(Text extracted from pages)
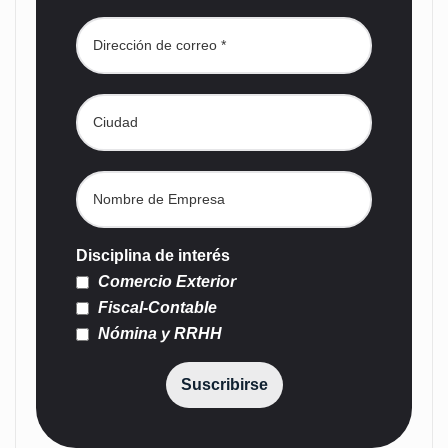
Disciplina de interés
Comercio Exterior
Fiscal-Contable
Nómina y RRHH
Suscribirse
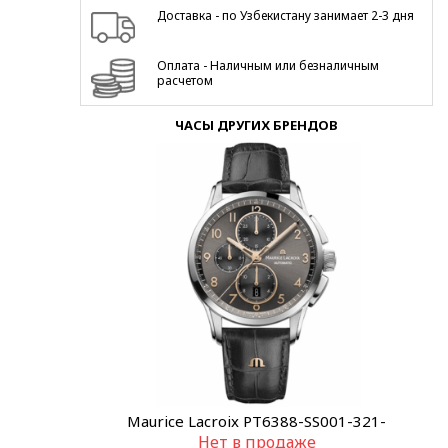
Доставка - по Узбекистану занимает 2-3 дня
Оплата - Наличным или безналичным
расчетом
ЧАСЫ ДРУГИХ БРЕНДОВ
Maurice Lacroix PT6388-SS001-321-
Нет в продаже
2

---

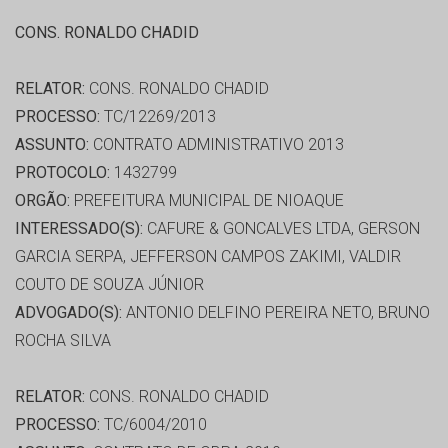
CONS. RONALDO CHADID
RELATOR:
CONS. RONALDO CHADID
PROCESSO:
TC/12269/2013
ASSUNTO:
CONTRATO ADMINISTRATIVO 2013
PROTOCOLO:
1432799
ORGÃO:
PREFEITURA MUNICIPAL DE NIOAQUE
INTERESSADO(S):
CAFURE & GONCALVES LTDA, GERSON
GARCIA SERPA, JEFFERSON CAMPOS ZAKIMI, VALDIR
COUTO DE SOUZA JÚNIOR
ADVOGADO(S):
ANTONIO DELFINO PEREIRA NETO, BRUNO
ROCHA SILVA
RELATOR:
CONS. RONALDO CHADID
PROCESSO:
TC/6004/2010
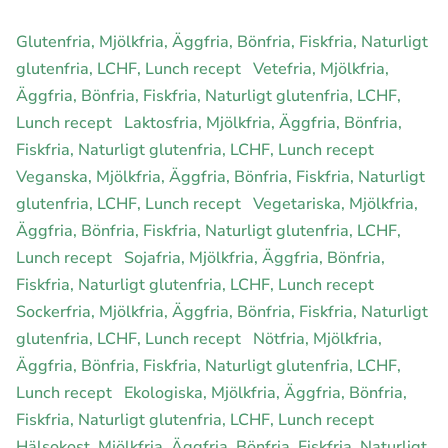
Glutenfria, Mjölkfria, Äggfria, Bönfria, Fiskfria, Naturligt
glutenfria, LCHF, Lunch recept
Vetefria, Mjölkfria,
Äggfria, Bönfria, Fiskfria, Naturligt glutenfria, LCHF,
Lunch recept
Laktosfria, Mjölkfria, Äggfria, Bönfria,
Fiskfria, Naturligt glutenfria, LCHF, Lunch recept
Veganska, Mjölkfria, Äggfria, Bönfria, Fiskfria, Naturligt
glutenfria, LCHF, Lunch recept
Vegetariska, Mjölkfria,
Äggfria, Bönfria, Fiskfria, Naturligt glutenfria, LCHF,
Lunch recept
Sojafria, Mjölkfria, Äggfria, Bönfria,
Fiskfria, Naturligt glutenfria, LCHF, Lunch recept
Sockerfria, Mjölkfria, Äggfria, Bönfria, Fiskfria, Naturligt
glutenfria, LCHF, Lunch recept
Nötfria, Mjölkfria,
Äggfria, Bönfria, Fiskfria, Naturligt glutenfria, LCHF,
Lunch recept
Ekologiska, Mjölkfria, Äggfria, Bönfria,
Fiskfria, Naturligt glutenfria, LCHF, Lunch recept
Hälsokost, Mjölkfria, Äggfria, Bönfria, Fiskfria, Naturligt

■ Task prompt ■
Copy the lines starting at the one containing "Disciplina de interés" and ending at the one containing "Suscribirse", but change "Comercio Exterior" to "Comercio Internacional" and leave everything else unchanged.

■ Answer box ■
Disciplina de interés
Comercio Internacional
Fiscal-Contable
Nómina y RRHH
Suscribirse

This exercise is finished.